German Federal Fiscal Court decides on treatment of hybrid entities under the German-US double taxation treaty 14 November 2014
Hybrid entities have long been a tool for corporate tax planning. While tax authorities have fought the use of such hybrid mismatches for tax planning purposes, national efforts to prevent the use of hybrid mismatches have not proven to be very efficient, explain Michael Graf and Timothy Santoli, of Dentons
In a decision dated June 26 2013 (Doc No I R 48/12), the German Federal Fiscal Court (FFC) was tasked with determining whether a hybrid entity (in this case a US S corporation, that is a pass-through for US tax purposes but not for German tax purposes), is considered a US resident under the German-US income tax treaty (the treaty).

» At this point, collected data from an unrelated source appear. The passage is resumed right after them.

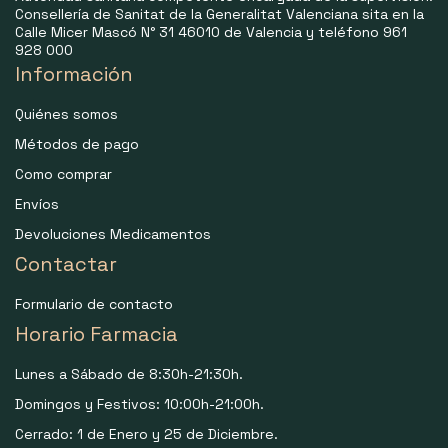
Consellería de Sanitat de la Generalitat Valenciana sita en la
Calle Micer Mascó N° 31 46010 de Valencia y teléfono 961
928 000
Información
Quiénes somos
Métodos de pago
Como comprar
Envíos
Devoluciones Medicamentos
Contactar
Formulario de contacto
Horario Farmacia
Lunes a Sábado de 8:30h-21:30h.
Domingos y Festivos: 10:00h-21:00h.
Cerrado: 1 de Enero y 25 de Diciembre.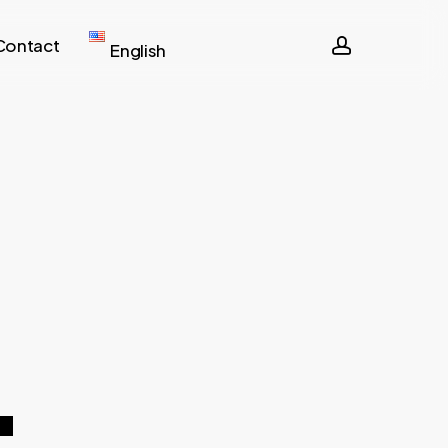
account
Contact
English
4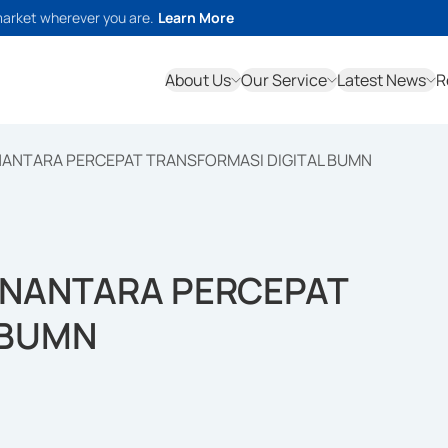
market wherever you are.
Learn More
About Us
Our Service
Latest News
R
NANTARA PERCEPAT TRANSFORMASI DIGITAL BUMN
ANANTARA PERCEPAT
 BUMN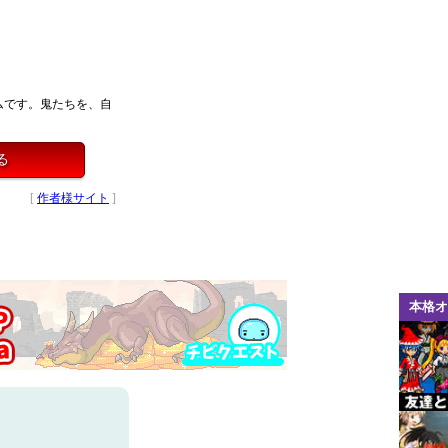
ムです。鬼たちを、自
る
[
作者様サイト
]
本格オ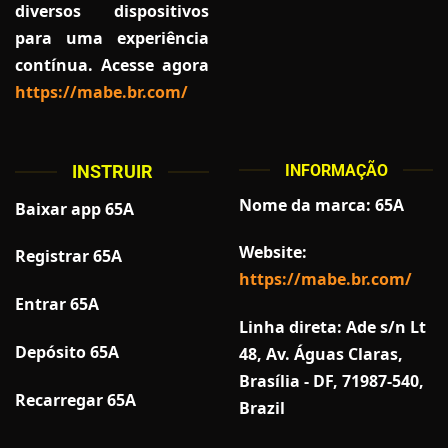
diversos dispositivos
para uma experiência
contínua. Acesse agora
https://mabe.br.com/
INSTRUIR
INFORMAÇÃO
Nome da marca: 65A
Baixar app 65A
Website:
Registrar 65A
https://mabe.br.com/
Entrar 65A
Linha direta: Ade s/n Lt
Depósito 65A
48, Av. Águas Claras,
Brasília - DF, 71987-540,
Recarregar 65A
Brazil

Article 10, paragraph 2 of the treaty provides in part that if a German company pays a dividend to a US resident, German withholding tax imposed on the receipt of such dividend shall not be more than 5% if the beneficial owner of the dividend is a company that directly owns at least 10% of the voting stock of the distributing company. Article 1, paragraph 7 generally states that if “an item of income, . . . derived by or through a person that is fiscally transparent” under US or German law, then “such item shall be derived by a resident of a State to the extent that the item is treated for the purposes of the taxation law of such State as the income, profit or gain of a resident.”

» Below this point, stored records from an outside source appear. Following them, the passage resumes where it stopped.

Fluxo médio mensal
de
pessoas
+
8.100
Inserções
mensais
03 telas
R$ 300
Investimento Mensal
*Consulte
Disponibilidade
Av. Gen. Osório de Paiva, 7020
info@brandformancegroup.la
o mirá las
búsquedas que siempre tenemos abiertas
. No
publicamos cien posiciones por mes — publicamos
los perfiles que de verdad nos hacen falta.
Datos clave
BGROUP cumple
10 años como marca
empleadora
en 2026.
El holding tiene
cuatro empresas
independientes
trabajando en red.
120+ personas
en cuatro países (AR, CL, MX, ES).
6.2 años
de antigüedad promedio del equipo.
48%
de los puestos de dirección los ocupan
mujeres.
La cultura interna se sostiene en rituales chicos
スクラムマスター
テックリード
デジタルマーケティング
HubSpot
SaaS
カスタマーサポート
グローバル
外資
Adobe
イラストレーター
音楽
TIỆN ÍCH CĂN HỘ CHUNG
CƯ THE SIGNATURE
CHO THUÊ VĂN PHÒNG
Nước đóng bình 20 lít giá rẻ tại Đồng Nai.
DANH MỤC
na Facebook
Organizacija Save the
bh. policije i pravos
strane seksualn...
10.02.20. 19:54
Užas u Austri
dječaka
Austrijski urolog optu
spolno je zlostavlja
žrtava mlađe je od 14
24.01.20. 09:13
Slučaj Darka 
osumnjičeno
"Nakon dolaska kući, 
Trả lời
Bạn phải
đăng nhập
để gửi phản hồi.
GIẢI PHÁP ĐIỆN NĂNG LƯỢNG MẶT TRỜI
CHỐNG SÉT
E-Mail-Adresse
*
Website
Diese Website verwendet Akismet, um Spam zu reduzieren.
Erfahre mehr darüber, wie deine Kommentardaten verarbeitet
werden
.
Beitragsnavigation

In the case, the S corporation’s shareholders were US residents and the S corporation was a 50% shareholder of a German company, which distributed the dividend. The FFC:
• held that the S corporation was considered a US resident for purposes of the treaty;
• in interpreting article 1, paragraph 7 of the treaty, determined that the two references to “resident” did not necessarily imply the same resident;
• determined that the income may be considered derived by “a resident of a State” (here, the S corporation) so long as the income is treated by the US as “profit or gain of a resident” (that is, the shareholders of the S corporation); and
• reasoned that, because, under US federal income tax law, income derived by an S corporation is “income, profit or gain” of its shareholders, such items of income derived by or through the S corporation should be considered derived by a US resident.
Accordingly, the FFC held that the S corporation was a US resident for purposes of the treaty and, hence, entitled to the reduction of the withholding tax to 5%.
Against the background of decisions such as the above, one of the seven so-called BEPS 2014 deliverables of the OECD published on September 16 2014 addresses the tax treatment of hybrid mismatch arrangements. However, when implementing these OECD recommendations into national law, legislators need to consider that not every hybrid entity is used intentionally to avoid taxes.